I don't know. Is it something in the water we drink here in the East? Or some anti-fidelity extract a mad wizard is sending to State Houses?
Okay, Eliot Spitzer admitted paying prostitutes for sex and then resigned. That's one governor, nothing so unusual there. But now his successor, Gov. David Paterson, says he and his wife both had affairs some years ago, though he adds that they then sought counseling and saved their clearly troubled marriage. Does that mean he needn't resign?
And former New Jersey Gov. Jim McGreevey says that he and his wife Dina had three-way sex with an aide, Teddy Pederson. Dina McGreevey says no we didn't. The aide says yes we did, but I only touched her, it wasn't gay stuff. What's a poor newspaper reader to do?

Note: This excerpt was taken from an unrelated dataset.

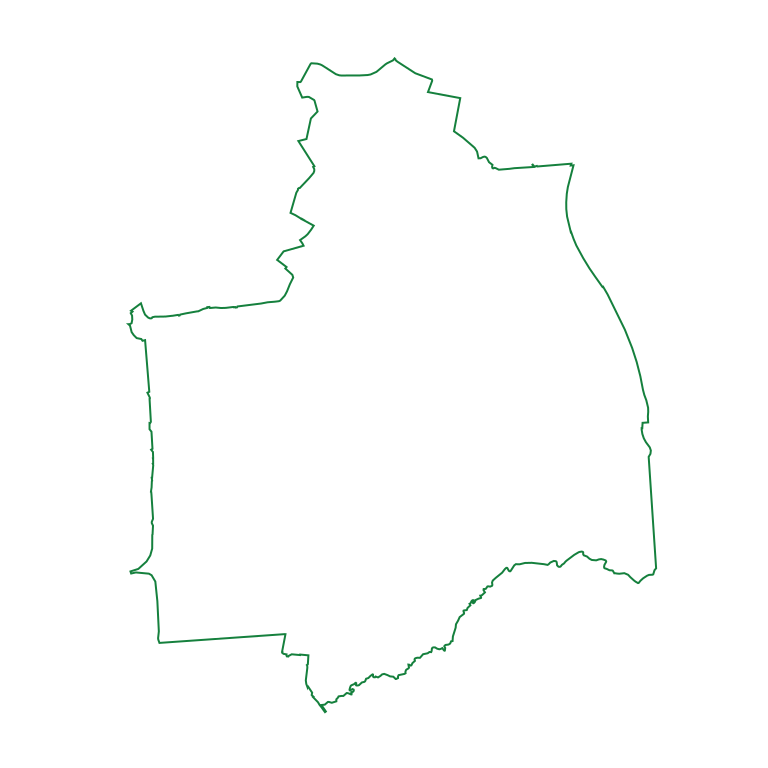 outline of Eindhoven, Noord-Brabant, Netherlands, rotated 87°
{"feature_id": "6326949B83457760015598", "entity_name": "Eindhoven", "entity_type": "district", "adm_level": 2, "iso_a3": "NLD", "parent_name": "Netherlands", "parent_adm1": "Noord-Brabant", "projection": "orthographic", "projection_center": [5.479, 51.449], "detail": "fine", "context": "isolated", "style": "outline", "palette": "green", "viewbox_px": 768, "rotation_deg": 87, "n_neighbors": 0, "source": "geoboundaries", "source_scale": "gbopen_adm2", "svg_char_len": 6109}
<svg xmlns="http://www.w3.org/2000/svg" viewBox="0 0 768 768"><g transform="rotate(87 384 384)"><path d="M175.5,183.3L175.6,186.1L173.8,185.4L174.8,219.5L174.2,219.9L174.8,222.4L172.7,224.0L172.9,224.3L175.1,223.0L175.3,242.5L175.7,247.6L176.0,258.1L174.3,261.1L173.9,262.3L174.4,263.6L174.2,264.3L172.9,264.7L170.8,264.2L168.0,267.5L163.6,269.5L162.5,270.7L162.2,271.9L162.5,273.3L163.6,275.7L163.6,277.8L156.8,278.9L152.9,281.1L142.2,292.2L135.3,300.9L102.5,292.9L94.8,324.8L83.7,320.0L82.4,320.2L75.3,336.5L62.9,353.6L61.3,355.4L60.3,355.6L59.4,356.4L61.3,358.1L63.9,364.2L64.9,365.9L71.9,375.2L74.2,381.2L74.6,384.2L74.6,392.2L73.7,410.6L73.4,412.5L72.1,415.8L62.6,429.0L61.6,430.8L60.6,433.8L59.9,439.8L60.7,440.7L77.6,451.1L78.1,451.7L77.9,454.7L82.3,455.0L93.7,450.7L93.2,445.8L93.4,444.0L96.7,439.0L97.3,438.6L108.4,436.1L115.0,443.1L135.3,448.6L136.9,456.8L162.9,442.1L163.5,443.4L165.7,442.4L167.6,442.5L169.5,443.3L174.6,448.1L183.9,457.9L183.9,458.8L184.6,459.7L185.8,459.8L188.3,461.5L208.2,468.4L210.8,463.6L214.8,457.8L214.6,457.6L215.6,456.1L215.7,456.5L216.1,455.8L222.2,445.9L226.2,448.8L230.4,452.4L232.4,454.8L235.9,460.3L239.4,458.1L241.7,457.1L246.3,477.3L254.5,484.2L262.1,475.2L263.5,476.5L270.2,469.8L272.9,469.1L279.5,472.8L286.4,476.0L290.6,478.5L295.3,483.3L295.8,484.6L296.1,488.7L296.3,495.9L297.2,502.5L298.9,526.3L299.8,526.8L299.9,528.3L299.4,528.5L299.5,529.7L299.3,529.7L299.2,530.6L299.7,538.0L299.6,542.7L298.8,548.1L299.0,553.4L298.9,554.2L297.9,554.3L298.0,556.5L298.8,556.6L299.6,560.6L301.7,565.7L301.7,566.9L303.1,578.2L304.0,583.9L304.9,584.5L305.0,585.3L304.2,586.0L304.8,591.5L304.8,592.1L305.2,598.7L304.8,609.4L305.2,611.8L306.1,612.5L306.3,613.3L306.1,614.6L305.3,616.1L302.2,619.0L298.4,620.4L290.7,622.5L297.6,632.8L298.6,631.4L300.0,633.2L302.5,632.0L306.5,632.0L310.1,632.9L310.9,634.6L310.9,636.1L312.4,634.6L319.0,633.3L322.2,631.3L325.2,628.6L326.4,624.0L328.2,622.9L327.7,620.3L379.5,618.8L380.3,620.7L385.3,618.6L386.3,618.6L386.5,618.9L409.6,618.8L411.0,619.7L410.8,620.2L416.9,620.5L419.5,618.7L436.6,618.6L437.4,620.0L439.8,618.3L445.9,618.4L446.0,618.7L447.4,618.5L451.4,618.7L451.5,619.1L453.0,618.7L465.5,620.5L465.5,620.9L468.5,620.6L468.8,620.9L475.1,621.5L479.5,622.4L479.7,622.1L482.2,622.0L506.5,621.7L509.5,623.1L510.7,623.2L513.4,622.1L522.1,623.0L522.5,623.3L536.2,624.1L543.0,626.4L548.8,630.4L555.8,639.0L557.9,647.0L560.0,646.4L559.2,641.7L561.1,628.7L562.8,626.1L569.3,622.7L589.0,621.7L619.3,621.8L626.0,622.9L627.4,622.8L630.8,621.8L628.6,496.2L628.7,495.5L646.1,499.8L646.2,499.5L647.1,499.7L648.2,498.5L648.9,495.5L649.6,495.7L650.9,495.3L651.1,493.9L650.7,493.8L649.1,490.3L650.3,482.0L649.8,481.9L651.0,473.7L659.8,474.7L660.6,475.7L661.0,475.4L663.3,475.4L675.9,477.6L679.5,477.3L682.7,476.3L682.4,476.2L682.1,475.7L688.5,471.9L690.8,472.5L692.6,470.8L692.9,471.3L698.3,466.6L701.5,464.9L701.5,464.7L708.6,460.1L708.0,459.2L701.3,463.3L701.1,459.9L698.6,456.7L698.6,455.7L699.6,452.8L698.4,448.2L696.4,448.1L694.9,446.5L693.6,445.7L693.3,443.0L693.4,440.9L690.7,437.5L690.7,436.8L691.2,435.3L692.3,433.1L692.3,432.7L691.7,432.5L690.8,432.9L689.9,432.7L690.0,431.8L689.6,430.9L688.8,430.3L688.0,430.2L687.5,430.4L687.0,431.5L688.1,433.6L688.1,434.3L687.3,434.4L685.2,433.7L683.7,433.0L683.2,432.4L682.1,429.4L681.0,428.2L680.9,427.8L681.3,427.4L683.1,427.8L683.6,427.4L683.7,425.9L683.4,424.7L680.9,421.7L680.4,419.1L679.7,418.3L677.4,417.3L676.8,415.0L674.8,412.8L673.4,410.7L673.6,410.2L675.7,410.2L676.3,409.5L676.4,408.3L675.7,407.7L676.7,405.3L675.3,402.8L673.9,401.1L673.5,399.0L674.9,395.7L676.3,393.2L676.8,390.0L679.2,387.8L679.2,387.3L678.4,385.4L676.7,385.3L675.5,384.6L674.6,378.8L674.0,377.6L672.7,377.7L671.0,377.1L670.3,376.4L669.4,374.6L668.6,373.9L665.5,374.3L665.6,373.6L666.6,372.1L666.4,371.4L664.2,370.2L662.1,367.6L660.8,367.9L659.9,367.6L659.5,366.9L659.1,365.2L659.3,362.4L655.9,359.1L655.2,354.5L654.0,352.6L654.2,350.9L653.1,350.4L650.7,350.0L649.9,349.4L649.6,348.5L649.7,346.8L651.1,344.8L651.8,342.7L651.5,341.1L650.8,339.6L653.1,338.1L653.5,337.6L653.4,337.2L650.8,336.7L649.2,337.5L648.5,337.2L647.8,336.1L647.6,333.4L647.4,332.8L646.6,331.5L644.5,330.5L644.3,329.0L639.7,328.4L631.1,325.2L627.7,324.7L624.2,322.4L620.7,320.6L617.6,316.1L616.8,316.0L615.3,316.5L614.5,316.4L614.3,315.9L614.1,313.2L611.9,312.2L609.5,309.3L608.0,310.1L607.4,309.0L605.6,308.1L604.8,307.3L604.5,306.6L604.6,306.0L607.0,306.7L607.5,306.5L607.6,306.0L606.7,304.9L604.5,303.7L603.3,300.8L602.8,298.4L602.3,298.2L600.4,298.9L600.3,297.8L599.9,297.1L597.4,294.1L595.0,295.4L594.0,295.2L594.0,294.0L593.8,293.0L591.6,291.3L591.5,290.6L591.9,288.5L591.1,286.6L590.3,286.3L587.9,286.5L586.0,285.7L583.4,282.5L578.6,275.9L575.2,273.0L574.0,271.5L574.0,270.9L574.2,270.5L577.1,269.1L577.7,268.0L577.3,267.3L571.9,263.4L570.8,261.7L571.0,260.0L571.1,257.8L570.1,252.6L570.3,245.8L572.3,233.7L573.2,230.1L572.6,229.0L571.0,227.3L569.6,223.7L569.9,221.9L570.2,221.3L570.9,220.9L574.2,220.6L575.6,219.3L575.8,218.0L575.5,217.2L573.9,215.8L572.6,213.6L570.9,212.1L569.8,210.7L564.6,203.0L562.2,198.4L561.9,197.4L561.7,195.2L562.1,194.2L562.5,193.9L564.4,194.0L565.5,193.5L566.9,190.3L569.2,188.0L570.6,185.7L571.2,181.3L570.4,178.5L570.2,176.3L570.8,174.1L571.8,171.9L572.7,171.4L573.3,171.5L576.1,173.3L578.1,173.8L579.1,173.7L579.6,173.2L580.3,171.3L581.8,168.6L582.1,165.9L582.4,165.3L585.1,163.9L585.0,163.4L585.5,161.2L585.8,158.9L585.5,153.9L587.3,150.2L589.8,148.1L593.4,144.5L594.5,143.2L596.1,140.8L596.0,140.1L593.9,138.2L591.6,135.4L589.2,131.3L588.5,129.3L588.5,126.0L588.2,125.1L584.1,123.6L582.3,121.9L470.6,123.5L467.7,121.6L464.4,121.0L461.2,121.9L455.8,125.5L451.8,127.4L447.5,128.6L443.0,129.1L441.6,129.0L441.7,128.4L436.3,127.8L436.2,122.2L430.2,122.2L425.7,121.6L421.5,121.5L414.0,122.9L408.6,124.6L403.3,125.7L389.7,127.6L375.3,130.5L361.0,134.3L342.4,140.6L306.3,156.0L298.3,160.1L298.6,160.7L287.7,167.6L279.4,172.7L268.7,178.5L255.7,184.7L249.0,187.1L241.9,189.2L242.1,189.5L226.4,192.4L218.9,192.8L212.0,192.5L203.6,191.5L197.0,190.1L175.5,183.3Z" fill="none" stroke="#15803d" stroke-width="2"/></g></svg>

Once upon a time, reporters didn't report sex. The late Hugh Sidey, who covered the Kennedy White House for Time, used to say that all the regulars knew about the girl friends, they just didn't write about it. That day is gone, of course.
One solution, I suppose, would be for politicians to be faithful to spouses, but that seems hopelessly naive. I have no idea whether governors, say, are more adulterous than ordinary people. But, of course, it's different. Most people probably don't care whether Joe Doaks, who lives down the block, is faithful to his wife Jill, or she to him. It's different with elected leaders, people we in theory respect.
Do we lose respect for them when they cheat? I think so, probably. I think people lost respect for Bill Clinton when they learned about Monica and the pizza and all that. If you say "President Clinton," it's sex people think of first, not the fact that he actually had a couple of balanced budgets, which is astonishing considering how his successor has done.
But it is odd, this concentration of lurid stuff here in the East. Whaddya hear from Connecticut?